As you enter the years of retirement and leisure, concern for your health becomes even more important. If you have led a primarily healthy lifestyle, you may feel that you deserve to continue to feel good and be physically fit during the remaining years of your life. But there are several factors and combinations of factors, such as your genetic makeup, environment, and lifestyle, that all factor into whether you develop hereditary diseases.

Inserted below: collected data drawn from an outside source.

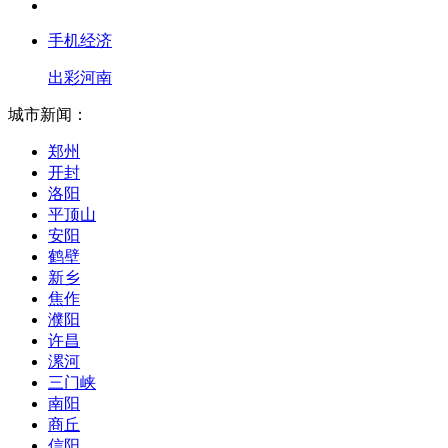
手机经济
出彩河南
城市新闻：
郑州
开封
洛阳
平顶山
安阳
鹤壁
新乡
焦作
濮阳
许昌
漯河
三门峡
南阳
商丘
信阳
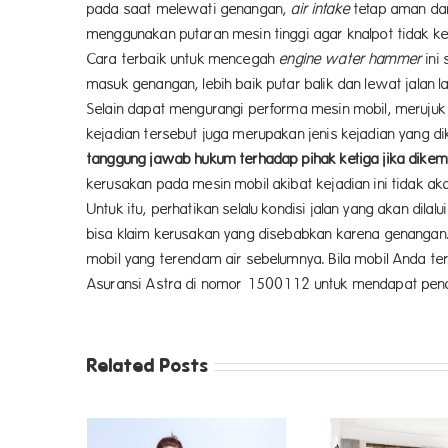
pada saat melewati genangan,
air intake
tetap aman dan
menggunakan putaran mesin tinggi agar knalpot tidak k
Cara terbaik untuk mencegah
engine water hammer
ini
masuk genangan, lebih baik putar balik dan lewat jalan
Selain dapat mengurangi performa mesin mobil, merujuk 
kejadian tersebut juga merupakan jenis kejadian yang di
tanggung jawab hukum terhadap pihak ketiga jika dikemu
kerusakan pada mesin mobil akibat kejadian ini tidak aka
Untuk itu, perhatikan selalu kondisi jalan yang akan dil
bisa klaim kerusakan yang disebabkan karena genangan. 
mobil yang terendam air sebelumnya. Bila mobil Anda te
Asuransi Astra di nomor 1500112 untuk mendapat pena
Related Posts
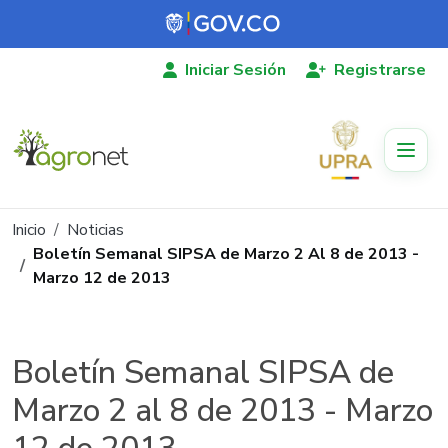
Pasar al contenido principal
Iniciar Sesión
Registrarse
Ruta de navegación
Inicio
Noticias
Boletín Semanal SIPSA de Marzo 2 Al 8 de 2013 -
Marzo 12 de 2013
Boletín Semanal SIPSA de
Marzo 2 al 8 de 2013 - Marzo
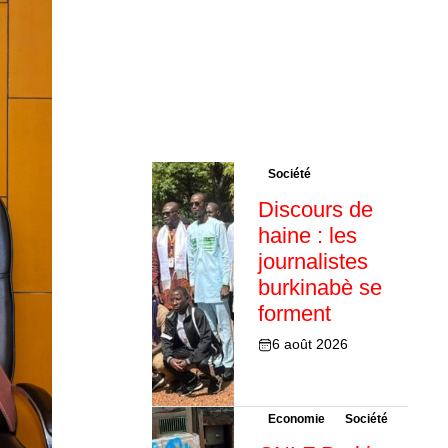
Société
Discours de
haine : les
journalistes
burkinabè se
forment
6 août 2026
Economie
Société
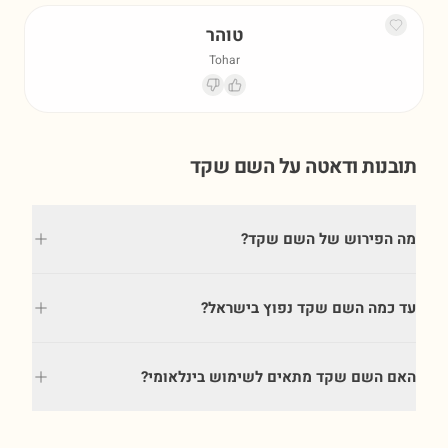
טוהר
Tohar
תובנות ודאטה על השם
שקד
מה הפירוש של השם שקד?
עד כמה השם שקד נפוץ בישראל?
האם השם שקד מתאים לשימוש בינלאומי?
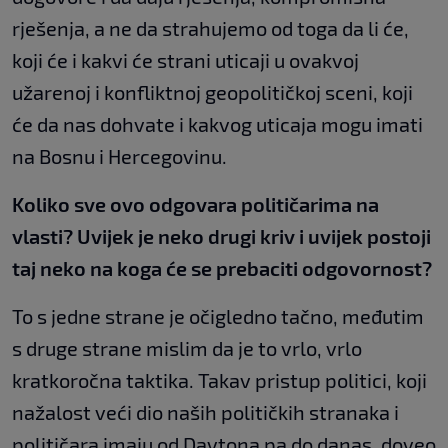
rješenja, a ne da strahujemo od toga da li će,
koji će i kakvi će strani uticaji u ovakvoj
užarenoj i konfliktnoj geopolitičkoj sceni, koji
će da nas dohvate i kakvog uticaja mogu imati
na Bosnu i Hercegovinu.
Koliko sve ovo odgovara političarima na
vlasti? Uvijek je neko drugi kriv i uvijek postoji
taj neko na koga će se prebaciti odgovornost?
To s jedne strane je očigledno tačno, međutim
s druge strane mislim da je to vrlo, vrlo
kratkoročna taktika. Takav pristup politici, koji
nažalost veći dio naših političkih stranaka i
političara imaju od Daytona pa do danas, doveo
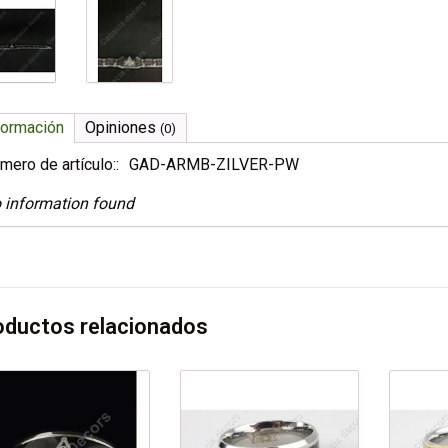
formación
Opiniones
(0)
mero de artículo::
GAD-ARMB-ZILVER-PW
 information found
oductos relacionados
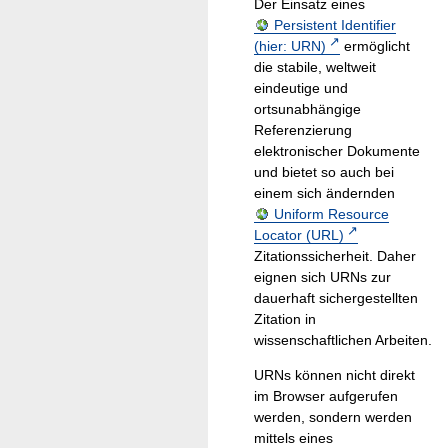
Der Einsatz eines
Persistent Identifier
(hier: URN)
ermöglicht
die stabile, weltweit
eindeutige und
ortsunabhängige
Referenzierung
elektronischer Dokumente
und bietet so auch bei
einem sich ändernden
Uniform Resource
Locator (URL)
Zitationssicherheit. Daher
eignen sich URNs zur
dauerhaft sichergestellten
Zitation in
wissenschaftlichen Arbeiten.
URNs können nicht direkt
im Browser aufgerufen
werden, sondern werden
mittels eines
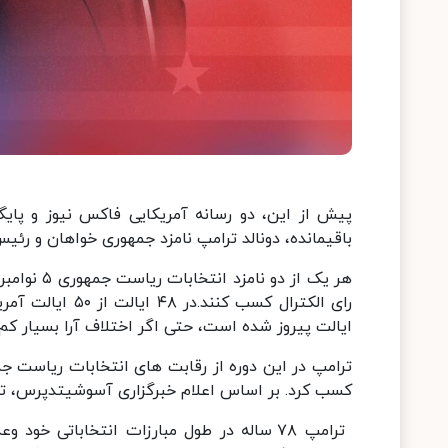
پیش از این، دو رسانه آمریکایی فاکس نیوز و پایگا
باقیمانده، دونالد ترامپ نامزد جمهوری خواهان و رئی
رای الکترال کسب 
ایالت پیروز شده است، حتی اگر اختلاف آرا بسیار کم 
ترامپ در این دوره از رقابت های انتخابات ریاست جمه
کسب کرد. بر اساس اعلام خبرگزاری آسوشیتدپرس، ترامپ ۲۷۷ رای الکترال و کامالا هریس ۲۲۴ رای الکترال 
ترامپ ۷۸ ساله در طول مبارزات انتخاباتی خ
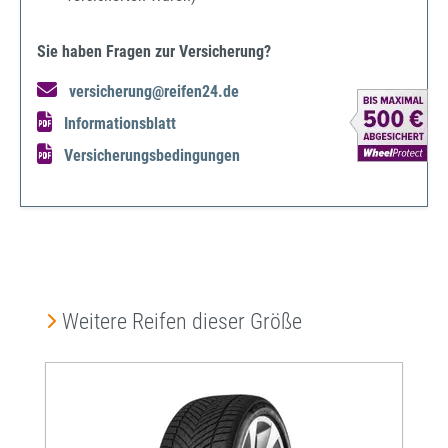
Sie haben Fragen zur Versicherung?
versicherung@reifen24.de
Informationsblatt
Versicherungsbedingungen
Produktgalerie überspringen
Weitere Reifen dieser Größe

Why Genes and Heredity Are Important
According to the Office on Women’s Health, your genes play a role in determining your risk of developing hereditary diseases. Some of the most common hereditary problems you may get as you grow older are cardiovascular problems, thyroid conditions, cancer, or diabetes. However, a genetic history of disease doesn’t necessarily mean you will develop any of these conditions, since environment and a healthy lifestyle also play a part in determining your risk level.
How to Lower Your Risks
Knowledge and preventative action are both keys to avoiding hereditary diseases caused by your genetic makeup. For instance, if a member of your close family, such as your parent or grandparent, had hypertension or other cardiovascular problems, it is a wise idea to keep your weight at an appropriate level, use salt minimally, and monitor your blood pressure regularly. Exercising at least three or four days a week goes a long way toward keeping your body fit and delaying the onset of health problems. If thyroid problems or diabetes runs in your family, know the warning signs and symptoms of these diseases. Early and proper treatment of these diseases and others enables you to keep the condition under control. It also lessens the risk of decreasing your quality of life.
Getting regular checkups is also one of the best ways to detect problems before they escalate into a serious disease. Communicating with your doctor is necessary to ward off illnesses as you age. Talk to your doctor about the medical history of your parents and other close family members and ask him/her to provide you with guidelines to prevent the diseases to the best of your ability.
It is never too late to begin a healthier lifestyle. Even if you didn’t start contemplating your health until after retirement, you can still make changes to improve your wellness and your future quality of life.